Excerpted data: Begin

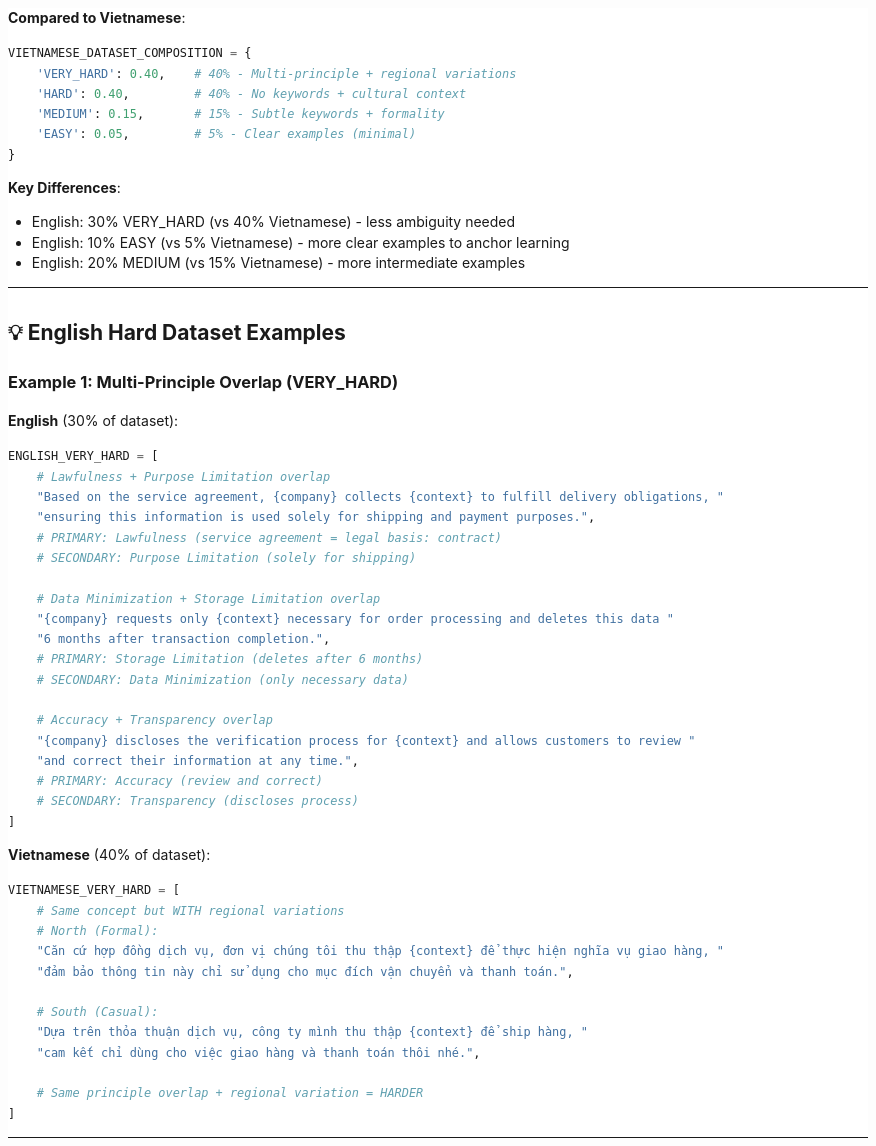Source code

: **Compared to Vietnamese**:
```python
VIETNAMESE_DATASET_COMPOSITION = {
    'VERY_HARD': 0.40,    # 40% - Multi-principle + regional variations
    'HARD': 0.40,         # 40% - No keywords + cultural context
    'MEDIUM': 0.15,       # 15% - Subtle keywords + formality
    'EASY': 0.05,         # 5% - Clear examples (minimal)
}
```

**Key Differences**:
- English: 30% VERY_HARD (vs 40% Vietnamese) - less ambiguity needed
- English: 10% EASY (vs 5% Vietnamese) - more clear examples to anchor learning
- English: 20% MEDIUM (vs 15% Vietnamese) - more intermediate examples

---

## 💡 English Hard Dataset Examples

### **Example 1: Multi-Principle Overlap (VERY_HARD)**

**English** (30% of dataset):
```python
ENGLISH_VERY_HARD = [
    # Lawfulness + Purpose Limitation overlap
    "Based on the service agreement, {company} collects {context} to fulfill delivery obligations, "
    "ensuring this information is used solely for shipping and payment purposes.",
    # PRIMARY: Lawfulness (service agreement = legal basis: contract)
    # SECONDARY: Purpose Limitation (solely for shipping)
    
    # Data Minimization + Storage Limitation overlap
    "{company} requests only {context} necessary for order processing and deletes this data "
    "6 months after transaction completion.",
    # PRIMARY: Storage Limitation (deletes after 6 months)
    # SECONDARY: Data Minimization (only necessary data)
    
    # Accuracy + Transparency overlap
    "{company} discloses the verification process for {context} and allows customers to review "
    "and correct their information at any time.",
    # PRIMARY: Accuracy (review and correct)
    # SECONDARY: Transparency (discloses process)
]
```

**Vietnamese** (40% of dataset):
```python
VIETNAMESE_VERY_HARD = [
    # Same concept but WITH regional variations
    # North (Formal):
    "Căn cứ hợp đồng dịch vụ, đơn vị chúng tôi thu thập {context} để thực hiện nghĩa vụ giao hàng, "
    "đảm bảo thông tin này chỉ sử dụng cho mục đích vận chuyển và thanh toán.",
    
    # South (Casual):
    "Dựa trên thỏa thuận dịch vụ, công ty mình thu thập {context} để ship hàng, "
    "cam kết chỉ dùng cho việc giao hàng và thanh toán thôi nhé.",
    
    # Same principle overlap + regional variation = HARDER
]
```

---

Excerpted data: End

Only a number is wanted here: the count of lines in the material above that contain "Storage".

Answer space: 2